In this form, you don't need to worry about what type of discontinuity you have to deal with.
Or better Assume by contradiction that each $f_n$ is continuous at $0$. Prove that $f$ is continuous at $0$.
Added For the same type:
$$f_n= \left\{ 
\begin{array}{lc}
\frac{1}{n} &\mbox{ if } x >0 \\
0 & \mbox{ if }  x<0 \\
1 & \mbox{ if } x=0
\end{array}
\right.$$
converges uniformly to
$$f_n= \left\{ 
\begin{array}{lc}
0 & \mbox{ if }  x \neq 0 \\
1 & \mbox{ if } x=0
\end{array}
\right.$$
Note that $f$ has removable discontinuity while all $f_n$ have jump.

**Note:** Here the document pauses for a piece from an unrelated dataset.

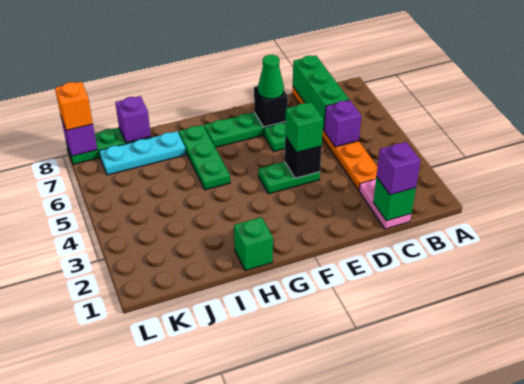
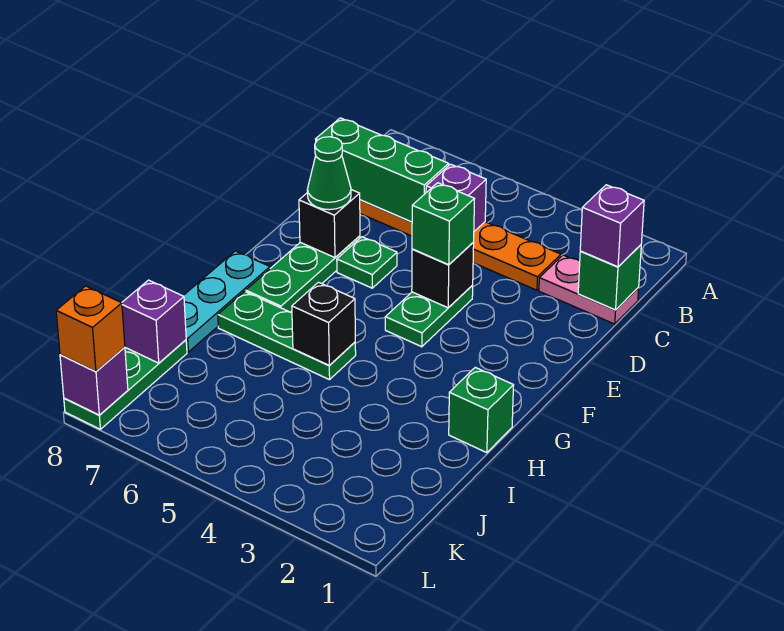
none -> black brick H5 level 2
cyan plate I7:K7 level 1 -> cyan plate G8:I8 level 1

Added 2: Try proving instead the following: If $f_n \to f$ uniformly, and 
$$\lim_{x \to x_0^+} f_n(x)=l_n$$
exists for all $n$, then $\lim_{x \to x_0^+} f(x)$ exists.

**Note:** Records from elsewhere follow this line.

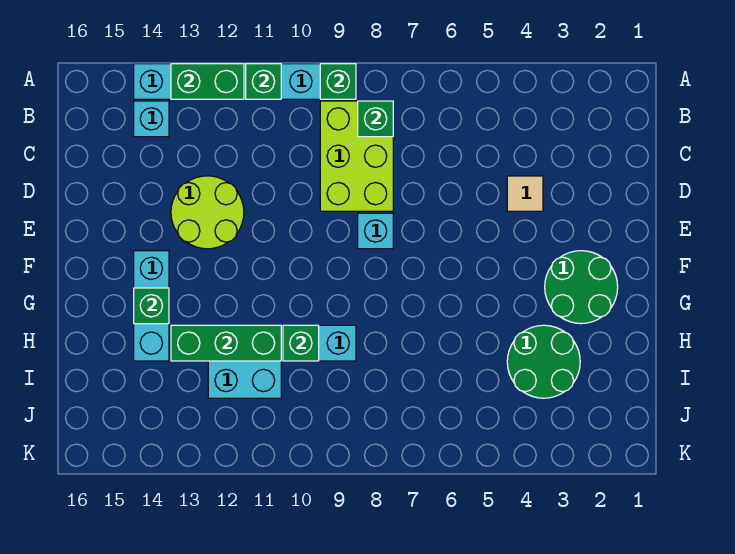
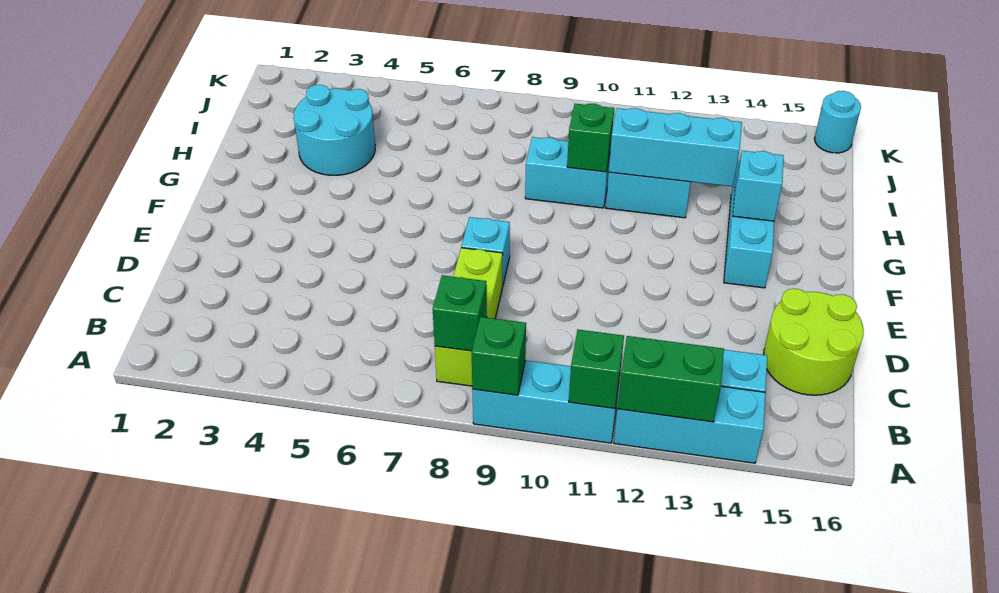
lime brick B8:D9 level 1 -> lime brick B8:D8 level 1
tan tile D4 level 1 -> none
lime round brick D12:E13 level 1 -> lime round brick C15:D16 level 1
green round brick F2:G3 level 1 -> none
green brick G14 level 2 -> cyan brick G14 level 2
green round brick H3:I4 level 1 -> cyan round brick H3:I4 level 1
green brick H11:H13 level 2 -> cyan brick H11:H13 level 2
none -> cyan round brick K16 level 1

To do this, show that $l_n$ is Cauchy, deduce that converges to some $l$ and show that $\lim_{x \to x_0^+} f(x)=l$.
Then, do the same for the left limit.
A: $f$ is continuous at $x_{0}$ if and only if for any sequence $(x_{n})$ such that $x_{n}\rightarrow x_{0}$, it follows that $f(x_{n})\rightarrow f(x_{0})$
Say now $f$ is discontinuous at $x_{0}$, by passing to a subsequence, there is some $\epsilon>0$ such that $|f(x_{n})-f(x_{0})|\geq\epsilon$ for $n\geq N$ for a sequence $(x_{n})$ such that $x_{n}\rightarrow x_{0}$. Then choose an $N$ such that $|f_{N}(x)-f(x)|<(1/3)\epsilon$ for all $x$. We see that
\begin{align*}
|f_{N}(x_{n})-f_{N}(x_{0})|\geq|f(x_{n})-f(x_{0})|-|f_{N}(x_{n})-f(x_{n})|-|f_{N}(x_{0})-f(x_{0})|>(1/3)\epsilon
\end{align*}
for all such $n\geq N$, so $f_{N}(x_{n})$ does not converge to $f_{N}(x_{0})$, $f_{N}$ is discontinuous at $x_{0}$.